In Boston, the Extension School is well known. Extension School posters paste the walls of the Green Line, and the Extension School Master’s programs are advertised on WBUR, Boston’s National Public Radio station. All sorts of Bostonians have tackled an Extension School course at one point or another. In the city of Harvard, my cap represents the everyman’s desire for knowledge.

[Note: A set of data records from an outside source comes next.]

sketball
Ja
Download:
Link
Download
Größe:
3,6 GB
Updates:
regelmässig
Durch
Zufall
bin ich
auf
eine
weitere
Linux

But beyond Boston, many aren’t familiar with the Extension School. If I wear my cap, eyes widen. I can’t help but feel somewhat misleading. “I’m just a simple Extension School student,” I want to say, “I didn’t really get into Harvard.” In the greater world, like it or not, my Harvard cap is an emblem of elitism.
And some feel protective ownership over this emblem. One friend—a student of the real Harvard—reacted to my purchase derisively: “Did you really buy an Extension School hat?” I get it. Why buy a Harvard hat if it doesn’t symbolize a Harvard acceptance?
It’s true that Harvard-wear lets you silently inform others that a committee of people thought you were smart and interesting, something which an Extension School hat can’t necessarily say. But Harvard can also symbolize something much more powerful: A meaningful exploration of core human questions.
And Extension School students are as much a part of that exploration as any other Harvard students. They weren’t selected for the Ivy League. No one assured them of their greatness, except maybe their mothers. But in taking on Harvard University courses—with the same professors and at the same facilities as other Harvard students—Extension School students strive for knowledge at the highest level. Their striving is answered with the intellectual tools to move the world forward—the same tools gifted to all Harvard students.
My Extension School cap, well broken in by now, is a fond reminder that we can all grow in knowledge and understanding. And we don’t need the affirmations of important committees to do so. We just need the will to exercise our most important organ and to challenge ourselves continuously.
Periel Shapiro, who will be attending medical school in the fall, completed the Harvard Extension School Health Careers Program this past May.